Last night, I watched a new episode of Frontline about Bank of America's acquisition of Merrill Lynch last September (contract-signing) and January (closing).
Both Kenneth Lewis and John Thain were interviewed extensively for the program, and Lewis in particular was almost scary in his intensity. As Frontline told it, as of September 2008 Lewis was completely bent on acquiring Merrill, whereas Thain's initial proposal was to sell only a 9.9% stake. By December, however, Lewis and the B of A board had determined the extent of Merrill's liabilities and considered reneging on the deal based on a "material adverse change."
241. Frontline was ambiguous about the extent of legitimate and/or inappropriate arm-twisting exerted by Henry Paulson when B of A started having second thoughts in December. Are there any official government investigations going on? Wasn't Lewis required to disclose the information about Merrill's liabilities to B of A shareholders under securities laws, and if so won't B of A shareholders ultimately be able to recover from the company (a loss which, ironically, will be passed along to the US taxpayers!)?

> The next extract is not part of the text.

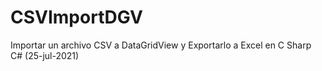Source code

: # CSVImportDGV
Importar un archivo CSV a DataGridView y Exportarlo a Excel en C Sharp C# (25-jul-2021)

242. The program pointed out that B of A was Nationsbank until 1998, at which point it acquired the California regional bank Bank of America and started using its name. How big was California Bank of America prior to the merger? Was it, at all, a substantial national-level player? Did Nationsbank buy them primarily (solely?) for the name?
243. What is Thain doing now? Is he still respected in the banking/business communities?
244. What is Paulson doing now? Is the Obama Administration consulting with him at all? Will he go down as one of the major "blamees" in the crisis of last year?
245. Why did Bank of America (and Lewis in particular) still want Merrill Lynch so badly in September 2008? Wasn't the extent of the investment banks' problems already pretty apparent by then? What did they have wrong in their evaluation of Merrill?